Bauer kennt Bauer, und da nun mal jeder jeden kennt, ist es schnell herauszufinden, zu wem ein freilaufender Gaul gehört. Natürlich frage ich mich schon, ob ein Chip am Ohr dazu führen wird, dass die dann leicht zu identifizierenden Besitzer ihre Pferde und Esel auf ihrem Grundstück halten werden, aber ernsthaft Sorgen mache ich mir darüber, ob es denn wirklich so weitergehen soll mit all den streunenden Eseln. Wird man sie weiterhin aussetzen, sich selbst überlassen und in Kauf nehmen, dass schwere Unfälle passieren können?

 

Der Artikel, den ich las, und in dem das neue Chip-Projekt angekündigt wurde, stand in der lesvorischen Tageszeitung „Embros“ und beantwortete nicht wirklich meine Fragen. Zwar habe ich gerade erst kürzlich entdeckt, dass man mit nur einem Klick auf der Tastatur ganze Webseiten im Internet übersetzt bekommt, aber die Texte, die dann in der holländischen oder englischen Sprache herauskommen sind wirklich dümmer, wie ein Esel nur sein kann. Aber nichts desto trotz, verfüge ich jetzt über die lokalen Zeitungen, die Online erscheinen. Das griechische Abrakadabra nimmt sogar manchmal erkennbare Formen an, und siehe da, ein Artikel über „strooilicht Ezels“ (griech.:adéspota gaidoéria). In der englischen Fassung ist es korrekt mit „streunende Esel“ übersetzt, aber bitte, welch ein niederländisches Wörterbuch benutzen sie bei Google?
* * * * * * *
**Deine Aufgaben**
1 - Zeige alle Zeilen der Datensätze, in denen das Wort „perso“ vorkommt. Achte dabei auf Groß- und Kleinschreibung.
2 - Setze den Text über die streunenden Esel dort fort, wo er endet.

**Eingabe**
* * * * * * *
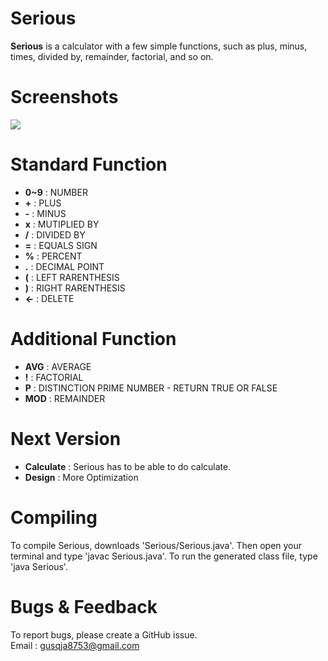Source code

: # **Serious**

**Serious**
is a calculator with a few simple functions, such as plus, minus, times, divided by, remainder, factorial, and so on.

# **Screenshots**

![](http://imageshack.com/a/img921/4945/3EX9NE.png "")

# **Standard Function**

- **0~9** : NUMBER
- **+** :  PLUS
- **-** :  MINUS
- **x** : MUTIPLIED BY
- **/** : DIVIDED BY
- **=** : EQUALS SIGN
- **%** : PERCENT
- **.** : DECIMAL POINT
- **(** : LEFT RARENTHESIS
- **)** : RIGHT RARENTHESIS
- **<-** : DELETE


# **Additional Function**

- **AVG** : AVERAGE  
- **!** : FACTORIAL  
- **P** : DISTINCTION PRIME NUMBER - RETURN TRUE OR FALSE  
- **MOD** : REMAINDER

# **Next Version**

- **Calculate** : Serious has to be able to do calculate.
- **Design** : More Optimization


# **Compiling**  

To compile Serious, downloads 'Serious/Serious.java'.
Then open your terminal and type 'javac Serious.java'.
To run the generated class file, type 'java Serious'.


# **Bugs & Feedback**

To report bugs, please create a GitHub issue.  
Email : gusqja8753@gmail.com
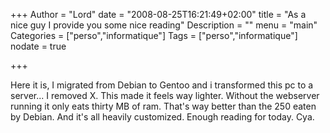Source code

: +++
Author = "Lord"
date = "2008-08-25T16:21:49+02:00"
title = "As a nice guy I provide you some nice reading"
Description = ""
menu = "main"
Categories = ["perso","informatique"]
Tags = ["perso","informatique"]
nodate = true

+++

Here it is, I migrated from Debian to Gentoo and i transformed this pc to a server... I removed X. This made it feels way lighter. Without the webserver running it only eats thirty MB of ram. That's way better than the 250 eaten by Debian. And it's all heavily customized. Enough reading for today. Cya.
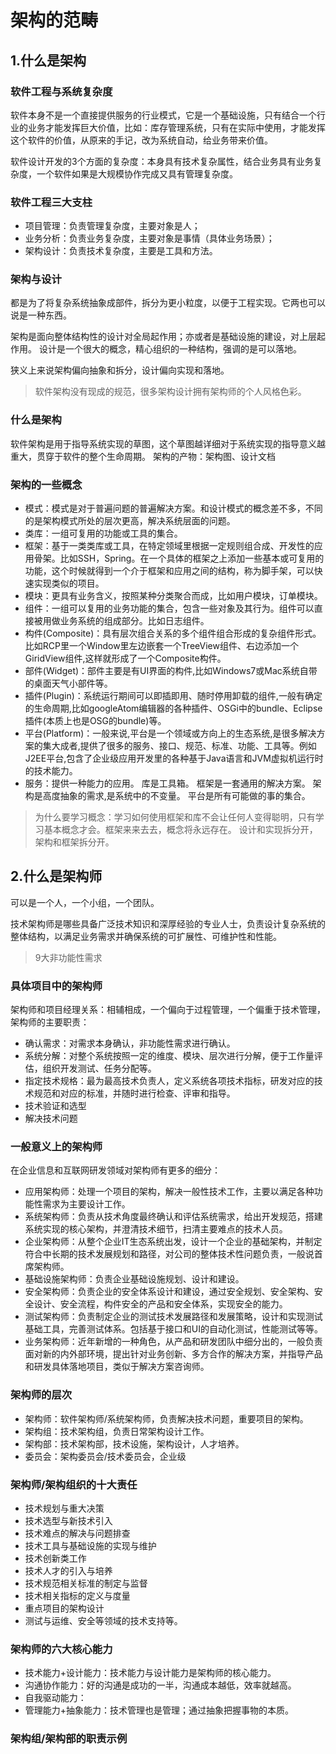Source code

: # 架构的范畴

## 1.什么是架构

### 软件工程与系统复杂度

软件本身不是一个直接提供服务的行业模式，它是一个基础设施，只有结合一个行业的业务才能发挥巨大价值，比如：库存管理系统，只有在实际中使用，才能发挥这个软件的价值，从原来的手记，改为系统自动，给业务带来价值。

软件设计开发的3个方面的复杂度：本身具有技术复杂属性，结合业务具有业务复杂度，一个软件如果是大规模协作完成又具有管理复杂度。

### 软件工程三大支柱

* 项目管理：负责管理复杂度，主要对象是人；
* 业务分析：负责业务复杂度，主要对象是事情（具体业务场景）；
* 架构设计：负责技术复杂度，主要是工具和方法。

### 架构与设计

都是为了将复杂系统抽象成部件，拆分为更小粒度，以便于工程实现。它两也可以说是一种东西。

架构是面向整体结构性的设计对全局起作用；亦或者是基础设施的建设，对上层起作用。
设计是一个很大的概念，精心组织的一种结构，强调的是可以落地。

狭义上来说架构偏向抽象和拆分，设计偏向实现和落地。


> 软件架构没有现成的规范，很多架构设计拥有架构师的个人风格色彩。

### 什么是架构

软件架构是用于指导系统实现的草图，这个草图越详细对于系统实现的指导意义越重大，贯穿于软件的整个生命周期。
架构的产物：架构图、设计文档

### 架构的一些概念

* 模式：模式是对于普遍问题的普遍解决方案。和设计模式的概念差不多，不同的是架构模式所处的层次更高，解决系统层面的问题。
* 类库：一组可复用的功能或工具的集合。
* 框架：基于一类类库或工具，在特定领域里根据一定规则组合成、开发性的应用骨架。比如SSH，Spring。在一个具体的框架之上添加一些基本或可复用的功能，这个时候就得到一个介于框架和应用之间的结构，称为脚手架，可以快速实现类似的项目。
* 模块：更具有业务含义，按照某种分类聚合而成，比如用户模块，订单模块。
* 组件：一组可以复用的业务功能的集合，包含一些对象及其行为。组件可以直接被用做业务系统的组成部分。比如日志组件。
* 构件(Composite)：具有层次组合关系的多个组件组合形成的复杂组件形式。比如RCP里一个Window里左边嵌套一个TreeView组件、右边添加一个GiridView组件,这样就形成了一个Composite构件。
* 部件(Widget)：部件主要是有UI界面的构件,比如Windows7或Mac系统自带的桌面天气小部件等。
* 插件(Plugin)：系统运行期间可以即插即用、随时停用卸载的组件,一般有确定的生命周期,比如googleAtom编辑器的各种插件、OSGi中的bundle、Eclipse插件(本质上也是OSG的bundle)等。
* 平台(Platform)：一般来说,平台是一个领域或方向上的生态系统,是很多解决方案的集大成者,提供了很多的服务、接口、规范、标准、功能、工具等。例如J2EE平台,包含了企业级应用开发里的各种基于Java语言和JVM虚拟机运行时的技术能力。
* 服务：提供一种能力的应用。
库是工具箱。
框架是一套通用的解决方案。
架构是高度抽象的需求,是系统中的不变量。
平台是所有可能做的事的集合。


> 为什么要学习概念：学习如何使用框架和库不会让任何人变得聪明，只有学习基本概念才会。框架来来去去，概念将永远存在。
> 设计和实现拆分开，架构和框架拆分开。

## 2.什么是架构师

可以是一个人，一个小组，一个团队。

技术架构师是哪些具备广泛技术知识和深厚经验的专业人士，负责设计复杂系统的整体结构，以满足业务需求并确保系统的可扩展性、可维护性和性能。

> 9大非功能性需求

### 具体项目中的架构师

架构师和项目经理关系：相辅相成，一个偏向于过程管理，一个偏重于技术管理，架构师的主要职责：

* 确认需求：对需求本身确认，非功能性需求进行确认。
* 系统分解：对整个系统按照一定的维度、模块、层次进行分解，便于工作量评估，组织开发测试、任务分配等。
* 指定技术规格：最为最高技术负责人，定义系统各项技术指标，研发对应的技术规范和对应的标准，并随时进行检查、评审和指导。
* 技术验证和选型
* 解决技术问题

### 一般意义上的架构师

在企业信息和互联网研发领域对架构师有更多的细分：

* 应用架构师：处理一个项目的架构，解决一般性技术工作，主要以满足各种功能性需求为主要设计工作。
* 系统架构师：负责从技术角度最终确认和评估系统需求，给出开发规范，搭建系统实现的核心架构，并澄清技术细节，扫清主要难点的技术人员。
* 企业架构师：从整个企业IT生态系统出发，设计一个企业的基础架构，并制定符合中长期的技术发展规划和路径，对公司的整体技术性问题负责，一般说首席架构师。
* 基础设施架构师：负责企业基础设施规划、设计和建设。
* 安全架构师：负责企业的安全体系设计和建设，通过安全规划、安全架构、安全设计、安全流程，构件安全的产品和安全体系，实现安全的能力。
* 测试架构师：负责制定企业的测试技术发展路径和发展策略，设计和实现测试基础工具，完善测试体系。包括基于接口和UI的自动化测试，性能测试等等。
* 业务架构师：近年新增的一种角色，从产品和研发团队中细分出的，一般负责面对新的内外部环境，提出针对业务创新、多方合作的解决方案，并指导产品和研发具体落地项目，类似于解决方案咨询师。

### 架构师的层次

* 架构师：软件架构师/系统架构师，负责解决技术问题，重要项目的架构。
* 架构组：技术架构组，负责日常架构设计工作。
* 架构部：技术架构部，技术设施，架构设计，人才培养。
* 委员会：架构委员会/技术委员会，企业级

### 架构师/架构组织的十大责任

* 技术规划与重大决策
* 技术选型与新技术引入
* 技术难点的解决与问题排查
* 技术工具与基础设施的实现与维护
* 技术创新类工作
* 技术人才的引入与培养
* 技术规范相关标准的制定与监督
* 技术相关指标的定义与度量
* 重点项目的架构设计
* 测试与运维、安全等领域的技术支持等。

### 架构师的六大核心能力

* 技术能力+设计能力：技术能力与设计能力是架构师的核心能力。
* 沟通协作能力：好的沟通是成功的一半，沟通成本越低，效率就越高。
* 自我驱动能力：
* 管理能力+抽象能力：技术管理也是管理；通过抽象把握事物的本质。

### 架构组/架构部的职责示例


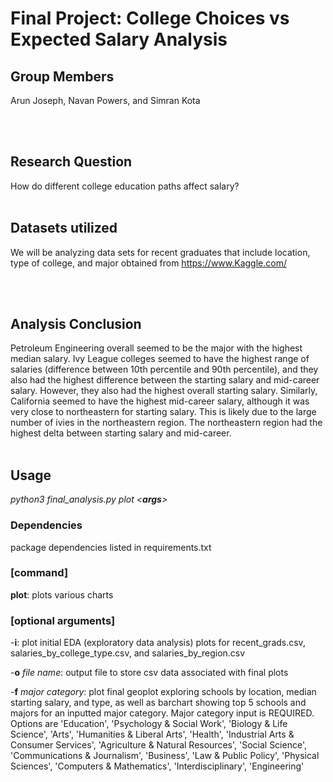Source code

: # Final Project: College Choices vs Expected Salary Analysis

## Group Members
Arun Joseph, Navan Powers, and Simran Kota

<br /> <br />

## Research Question
How do different college education paths affect salary?
<br /> <br />

## Datasets utilized
We will be analyzing data sets for recent graduates that include location, type of college, and major obtained from https://www.Kaggle.com/

<br /> <br />

## Analysis Conclusion
Petroleum Engineering overall seemed to be the major with the highest median salary. Ivy League colleges seemed to have the highest range of salaries (difference between 10th percentile and 90th percentile), and they also had the highest difference between the starting salary and mid-career salary. However, they also had the highest overall starting salary. Similarly, California seemed to have the highest mid-career salary, although it was very close to northeastern for starting salary. This is likely due to the large number of ivies in the northeastern region. The northeastern region had the highest delta between starting salary and mid-career.
<br /> <br />

## Usage
*python3 final_analysis.py plot <**args**>*

### Dependencies
package dependencies listed in requirements.txt

### [command]

**plot**: plots various charts

### [optional arguments]

-**i**: plot initial EDA (exploratory data analysis) plots for recent_grads.csv, salaries_by_college_type.csv, and salaries_by_region.csv

-**o** *file name*: output file to store csv data associated with final plots

-**f** *major category*: plot final geoplot exploring schools by location, median starting salary, and type, as well as barchart showing top 5 schools and majors for an inputted major category. Major category input is REQUIRED. Options are 'Education', 'Psychology & Social Work', 'Biology & Life Science', 'Arts', 'Humanities & Liberal Arts', 'Health', 'Industrial Arts & Consumer Services', 'Agriculture & Natural Resources', 'Social Science', 'Communications & Journalism', 'Business', 'Law & Public Policy', 'Physical Sciences', 'Computers & Mathematics', 'Interdisciplinary', 'Engineering'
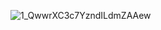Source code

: ![1_QwwrXC3c7YzndILdmZAAew](https://user-images.githubusercontent.com/76027425/210194769-759e7932-dd45-405d-9dc1-c4a61ca0109c.png)
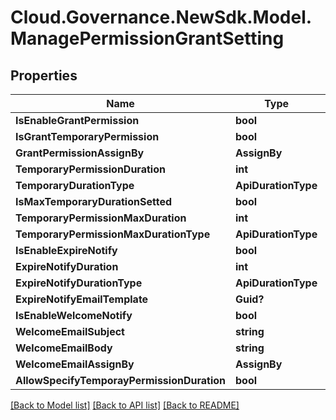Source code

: # Cloud.Governance.NewSdk.Model.ManagePermissionGrantSetting
## Properties

Name | Type | Description | Notes
------------ | ------------- | ------------- | -------------
**IsEnableGrantPermission** | **bool** |  | [optional] 
**IsGrantTemporaryPermission** | **bool** |  | [optional] 
**GrantPermissionAssignBy** | **AssignBy** |  | [optional] 
**TemporaryPermissionDuration** | **int** |  | [optional] 
**TemporaryDurationType** | **ApiDurationType** |  | [optional] 
**IsMaxTemporaryDurationSetted** | **bool** |  | [optional] 
**TemporaryPermissionMaxDuration** | **int** |  | [optional] 
**TemporaryPermissionMaxDurationType** | **ApiDurationType** |  | [optional] 
**IsEnableExpireNotify** | **bool** |  | [optional] 
**ExpireNotifyDuration** | **int** |  | [optional] 
**ExpireNotifyDurationType** | **ApiDurationType** |  | [optional] 
**ExpireNotifyEmailTemplate** | **Guid?** |  | [optional] 
**IsEnableWelcomeNotify** | **bool** |  | [optional] 
**WelcomeEmailSubject** | **string** |  | [optional] 
**WelcomeEmailBody** | **string** |  | [optional] 
**WelcomeEmailAssignBy** | **AssignBy** |  | [optional] 
**AllowSpecifyTemporayPermissionDuration** | **bool** |  | [optional] 

[[Back to Model list]](../README.md#documentation-for-models) [[Back to API list]](../README.md#documentation-for-api-endpoints) [[Back to README]](../README.md)

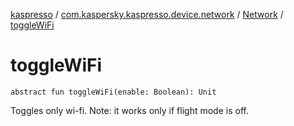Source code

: [kaspresso](../../index.md) / [com.kaspersky.kaspresso.device.network](../index.md) / [Network](index.md) / [toggleWiFi](./toggle-wi-fi.md)

# toggleWiFi

`abstract fun toggleWiFi(enable: Boolean): Unit`

Toggles only wi-fi. Note: it works only if flight mode is off.

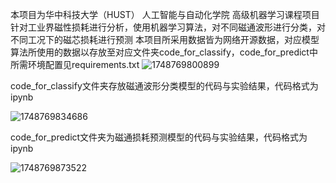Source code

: 本项目为华中科技大学（HUST） 人工智能与自动化学院 高级机器学习课程项目
针对工业界磁性损耗进行分析，使用机器学习算法，对不同磁通波形进行分类，对不同工况下的磁芯损耗进行预测
本项目所采用数据皆为网络开源数据，对应模型算法所使用的数据以存放至对应文件夹code_for_classify，code_for_predict中
所需环境配置见requirements.txt
![1748769800899](image/Readme/1748769800899.png)

code_for_classify文件夹存放磁通波形分类模型的代码与实验结果，代码格式为ipynb

![1748769834686](image/Readme/1748769834686.png)

code_for_predict文件夹为磁通损耗预测模型的代码与实验结果，代码格式为ipynb

![1748769873522](image/Readme/1748769873522.png)
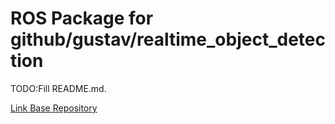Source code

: # ROS Package for github/gustav/realtime_object_detection
TODO:Fill README.md.

[Link Base Repository](https://github.com/GustavZ/realtime_object_detection)
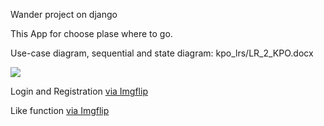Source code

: Wander
project on django

This App for choose plase where to go.

Use-case diagram, sequential and state diagram: 
kpo_lrs/LR_2_KPO.docx

<a href="https://imgflip.com/gif/56dwt1"><img src="https://i.imgflip.com/56dwt1.gif"></a>

Login and Registration
<a href="https://imgflip.com/gif/56dwf6">via Imgflip</a>

Like function
<a href="https://imgflip.com/gif/56dvvd">via Imgflip</a>

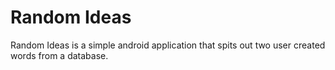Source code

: # Random Ideas
Random Ideas is a simple android application that spits out two user created words from a database. 
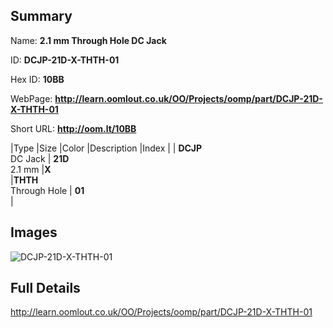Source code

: 

## Summary
 
Name: __2.1 mm Through Hole DC Jack__

ID: __DCJP-21D-X-THTH-01__

Hex ID: __10BB__

WebPage: __http://learn.oomlout.co.uk/OO/Projects/oomp/part/DCJP-21D-X-THTH-01__

Short URL: __http://oom.lt/10BB__


|Type   |Size   |Color   |Description   |Index   |
| __DCJP__ <br>DC Jack  | __21D__<br>2.1 mm   |__X__<br>    |__THTH__<br>Through Hole    | __01__<br>  |


## Images
![DCJP-21D-X-THTH-01](http://oomlout.com/oomp-gen/parts/DCJP-21D-X-THTH-01/DCJP-21D-X-THTH-01_420.jpg)

## Full Details

 http://learn.oomlout.co.uk/OO/Projects/oomp/part/DCJP-21D-X-THTH-01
* * * * * * *
**Lösungen**
1 -
Categories = ["perso","informatique"]
Tags = ["perso","informatique"]

2 -
 

Tatsache ist, dass die streunenden Esel auf Lesvos vom Aussterben bedroht sind. Ob dem motorisierten Verkehr zum Opfer gefallen oder nicht, man sieht sie weniger und weniger am Wegesrand. Ein klassisches Bild Griechenlands wird nach und nach verschwinden, besonders wenn die Kennzeichnungspflicht eingeführt wird, denn dann wird ein jeder Bauer bestreiten, einen Esel zu haben...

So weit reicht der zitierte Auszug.